** Begin Document extract **
Making DES equivalent to a 40-bit crack would take approx. 500Gig, but
publishing the table would push DES out usefulness. Certainly we could
scale back (make DES equivalent to a 45-bit crack?) if we don't have
enough disk...

mattt

>----------
>From: 	Peter Trei[SMTP:trei@process.com]
>Sent: 	Monday, July 22, 1996 9:55 AM
>To: 	frissell@panix.com; cypherpunks@toad.com; trei@process.com
>Subject: 	Re: Brute Force DES
>
>> Peter wrote:
>> >Any one up for a distributed brute force attack on single DES? My 
>> >back-of-the-envelope calculations and guesstimates put this on the
>> >hairy edge of doability (the critical factor is how many machines can
>> >be recruited - a non-trivial cash prize would help). 
>
>Duncan wrote: 
>> I volunteer my 120 MHZ Pentium.  A lot more Pentiums are out there now than
>> a year ago.  That makes it more feasible.  A lot more people with full net
>> connections.  Like most Americans, I have a flat rate net connection and a
>> flat rate local phone connection so could run a cracking session
>>permanently
>> (as long as no one tells my ISP).  We need a full test of the Winsock
>> cracking client in any case.  It wasn't working very well last time.
>> 
>> DCF
>
><back-of-envelope>
>
>In my terminology, 'hairy edge of doability" means we have a shot
>at success, but I wouldn't bet the farm on it.
>
>I thought that I might bet a couple hundred bucks, though.
>
>Sadly, after further calculation, I'm not so sure if it's doable just yet.
>
>What I'm looking at is a known plaintext attack on single ECB DES, 
>using a brute-force test to cycle through the key space. People 
>would get chunks of keyspace to test from a central server or 
>servers, and would be motivated to take part by a cash prize for
>the lucky person who finds the key.
** End Document extract **
** Begin Provided information **
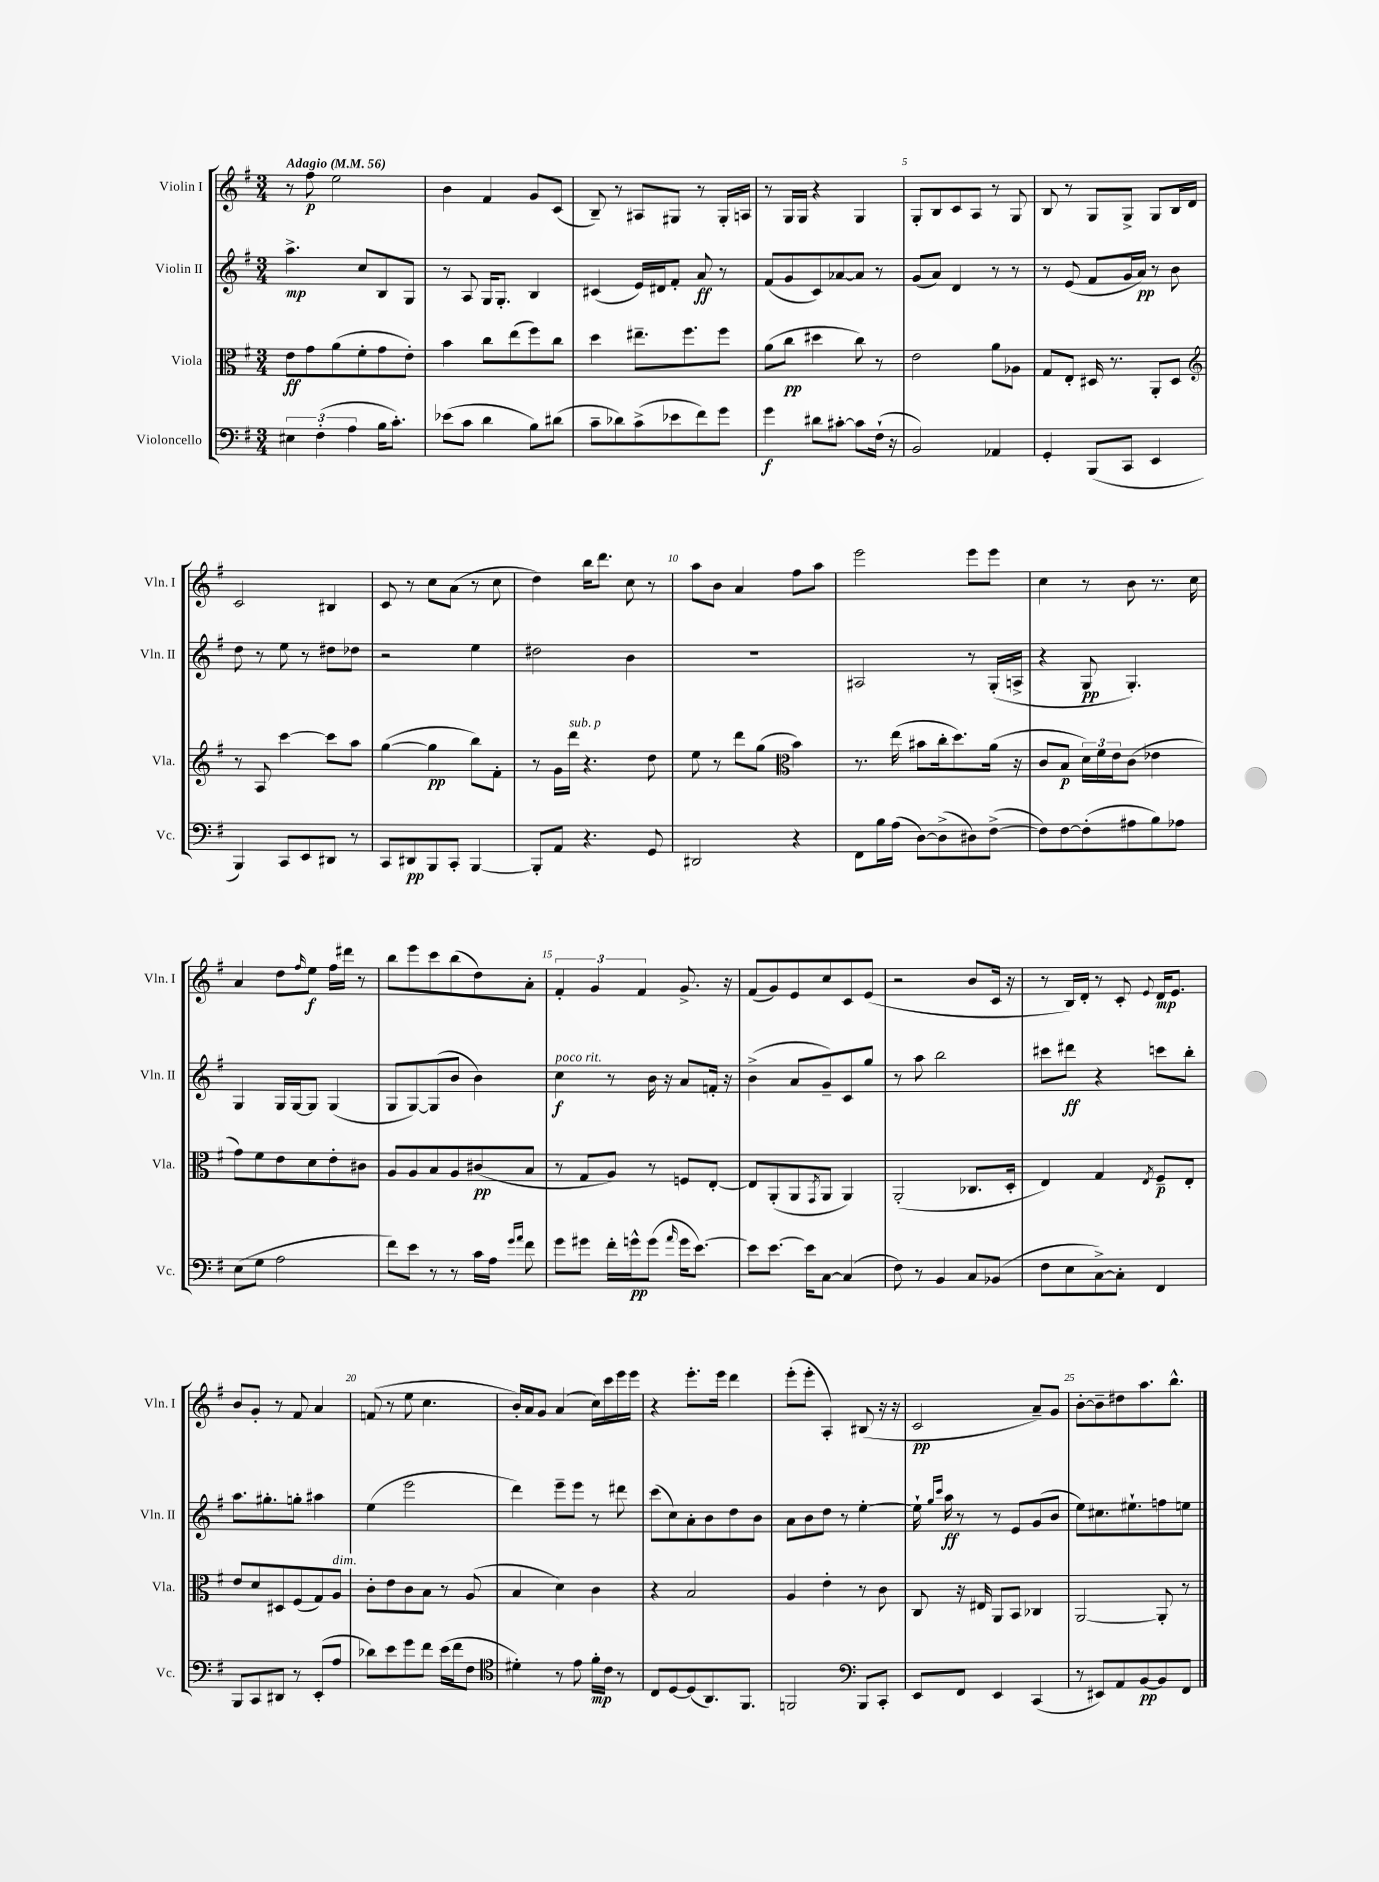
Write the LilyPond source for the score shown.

<<
\new StaffGroup <<
\new Staff = "s0" \with { instrumentName = "Violin I" shortInstrumentName = "Vln. I" } {
    \clef treble \key g \major \numericTimeSignature \time 3/4 \tempo "Adagio" 4 = 56
    r8 fis''8\p e''2 |
    b'4 fis'4 g'8 c'8( |
    b8--) r8 ais8 gis8 r8 gis16-. a16 |
    r8 g16 g16 r4 g4 |
    g8-. b8 c'8 a8 r8 g8 |
    b8 r8 g8 g8-> g8 b16 d'16 |
    c'2 bis4 |
    c'8 r8 c''8 a'8( r8 c''8 |
    d''4) b''16 d'''8. c''8 r8 |
    a''8 b'8 a'4 fis''8 a''8 |
    e'''2 e'''8 e'''8 |
    c''4 r8 b'8 r8. c''16 |
    a'4 d''8 \grace { fis''16 } e''8\f fis''16 dis'''16 r8 |
    b''8 e'''8 c'''8 b''8( d''8) a'8-. |
    \tuplet 3/2 { fis'4-. g'4 fis'4 } g'8.-> r16 |
    fis'8( g'8) e'8 c''8 c'8 e'8( |
    r2 b'8 c'16 r16 |
    r8 b16) d'16-. r8 c'8-. \appoggiatura { e'8 } d'16\mp e'8. |
    b'8 g'8-. r8 fis'8 a'4 |
    f'8( r8 e''8 c''4. |
    b'16-.) a'16 g'8 a'4( c''16) c'''16 e'''16 e'''16 |
    r4 e'''8.-. e'''16 d'''4 |
    e'''8-.( e'''8-. a4-.) bis8( r16 r16 |
    c'2\pp a'8--) g'8 |
    b'8~-. b'8-- dis''8 a''8. b''8.-^ \bar "|." |
}
\new Staff = "s1" \with { instrumentName = "Violin II" shortInstrumentName = "Vln. II" } {
    \clef treble \key g \major \numericTimeSignature \time 3/4
    a''4.->\mp c''8 b8 g8 |
    r8 a8 g16 g8.-. b4 |
    cis'4( e'16) dis'16 fis'8-. a'8\ff r8 |
    fis'8( g'8 c'8) aes'8~ aes'8 r8 |
    g'8( a'8) d'4 r8 r8 |
    r8 e'8( fis'8 g'16 a'16\pp) r8 b'8 |
    d''8 r8 e''8 r8 dis''8 des''8 |
    r2 e''4 |
    dis''2 b'4 |
    R2. |
    ais2 r8 g16-.( a16-> |
    r4 g8\pp g4.-.) |
    g4 g16 g16~ g8 g4( |
    g8 g8~) g8( b'8 b'4) |
    c''4\f^\markup { \italic "poco rit." } r8 b'16 r16 a'8 f'16-. r16 |
    b'4->( a'8 g'8--) c'8 g''8 |
    r8 a''8 b''2 |
    cis'''8 dis'''8\ff r4 c'''8 b''8-. |
    a''8. gis''8.-. g''8-. ais''4 |
    e''4( e'''2 |
    d'''4) e'''8-- e'''8 r8 dis'''8 |
    c'''8( c''8) a'8-. b'8 d''8 b'8 |
    a'8 b'8 d''8 r8 e''4~-. |
    e''16-! \grace { g''16 c'''16 } a''16\ff r8 r8 e'8 g'8( b'8 |
    e''8) cis''8. eis''8.-! f''8 e''8 \bar "|." |
}
\new Staff = "s2" \with { instrumentName = "Viola" shortInstrumentName = "Vla." } {
    \clef alto \key g \major \numericTimeSignature \time 3/4
    e'8\ff g'8 a'8( fis'8-. g'8 e'8-.) |
    b'4 c''8 e''8( fis''8) c''8 |
    d''4 eis''8.-- fis''8. fis''8 |
    a'8( c''8\pp dis''4 c''8) r8 |
    e'2 a'8 aes8 |
    g8 e8-. dis16 r8. a,8-. dis8 |
    \clef treble r8 a8 c'''4~ c'''8 a''8 |
    g''4~( g''4\pp b''8) fis'8-. |
    r8 g'16 d'''16^\markup { \italic "sub. p" } r4. d''8 |
    e''8 r8 d'''8 g''8( \clef alto b'4) |
    r8. e''16( bis'8 c''16-. d''8.) a'16( r16 |
    c'8 b8\p \tuplet 3/2 { d'16) fis'16 e'16 } c'8( ees'4 |
    g'8) fis'8 e'8 d'8 e'8-. cis'8 |
    a8 a8 b8 a8 cis'8\pp( b8 |
    r8 g8 a8) r8 f8 e8~-. |
    e8 a,8-.( a,8 \acciaccatura { g,8 } a,8 a,4) |
    a,2-.( ces8. d16-. |
    e4) g4 \acciaccatura { e8 } fis8--\p e8-. |
    e'8 d'8 dis8 fis8( g8) a8^\markup { \italic "dim." } |
    c'8-. e'8 c'8 b8 r8 a8( |
    b4 d'4) c'4 |
    r4 b2 |
    a4 e'4-. r8 c'8 |
    c8 r16 eis16 a,8 b,8 ces4 |
    a,2~ a,8-. r8 \bar "|." |
}
\new Staff = "s3" \with { instrumentName = "Violoncello" shortInstrumentName = "Vc." } {
    \clef bass \key g \major \numericTimeSignature \time 3/4
    \tuplet 3/2 { eis4 fis4-.( a4 } b16 c'8.-.) |
    ees'8( c'8 d'4 b8) dis'8( |
    c'8-- des'8) c'8->( ees'8 fis'8) g'8 |
    g'4\f dis'8 cis'8~-. cis'8 fis16-!( r16 |
    b,2) aes,4 |
    g,4-. b,,8( c,8 e,4 |
    b,,4) c,8 e,8 dis,8 r8 |
    c,8 dis,8\pp b,,8 c,8-. b,,4~ |
    b,,8-. a,8 r4. g,8 |
    dis,2 r4 |
    fis,8 b16 a16( d8~) d8->( dis8) fis8~->( |
    fis8) fis8~ fis8-.( ais8 b8) aes8 |
    e8( g8 a2 |
    fis'8) e'8 r8 r8 c'16 a16 \grace { g'16 a'16 } fis'8 |
    g'8 gis'8 fis'16-. g'16-^\pp g'8( \grace { a'16 } g'16 e'8.~) |
    e'8 e'8.~ e'16 c8~ c4( |
    fis8) r8 b,4 c8 bes,8( |
    fis8 e8 c8~->) c8-. fis,4 |
    b,,8 c,8 dis,8 r8 e,8-.( a8 |
    des'8) e'8 g'8 fis'8 e'16( fis'16 fis8 |
    \clef tenor dis'4-.) r8 e'8 fis'16-.\mp c'16 r8 |
    c8 d8~ d8( a,8.) fis,8. |
    f,2 \clef bass b,,8 c,8-. |
    e,8 fis,8 e,4 c,4( |
    r8 eis,8) a,8 b,8~\pp b,8 fis,8 \bar "|." |
}
>>
>>
\layout { \context { \Score \override BarNumber.break-visibility = ##(#f #t #t) barNumberVisibility = #(every-nth-bar-number-visible 5) } }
** End Provided information **
**Your instructions:** Repeat the mailing-list exchange on brute-forcing DES in full, word for word.

**Worked solution:**
Making DES equivalent to a 40-bit crack would take approx. 500Gig, but
publishing the table would push DES out usefulness. Certainly we could
scale back (make DES equivalent to a 45-bit crack?) if we don't have
enough disk...

mattt

>----------
>From: 	Peter Trei[SMTP:trei@process.com]
>Sent: 	Monday, July 22, 1996 9:55 AM
>To: 	frissell@panix.com; cypherpunks@toad.com; trei@process.com
>Subject: 	Re: Brute Force DES
>
>> Peter wrote:
>> >Any one up for a distributed brute force attack on single DES? My 
>> >back-of-the-envelope calculations and guesstimates put this on the
>> >hairy edge of doability (the critical factor is how many machines can
>> >be recruited - a non-trivial cash prize would help). 
>
>Duncan wrote: 
>> I volunteer my 120 MHZ Pentium.  A lot more Pentiums are out there now than
>> a year ago.  That makes it more feasible.  A lot more people with full net
>> connections.  Like most Americans, I have a flat rate net connection and a
>> flat rate local phone connection so could run a cracking session
>>permanently
>> (as long as no one tells my ISP).  We need a full test of the Winsock
>> cracking client in any case.  It wasn't working very well last time.
>> 
>> DCF
>
><back-of-envelope>
>
>In my terminology, 'hairy edge of doability" means we have a shot
>at success, but I wouldn't bet the farm on it.
>
>I thought that I might bet a couple hundred bucks, though.
>
>Sadly, after further calculation, I'm not so sure if it's doable just yet.
>
>What I'm looking at is a known plaintext attack on single ECB DES, 
>using a brute-force test to cycle through the key space. People 
>would get chunks of keyspace to test from a central server or 
>servers, and would be motivated to take part by a cash prize for
>the lucky person who finds the key.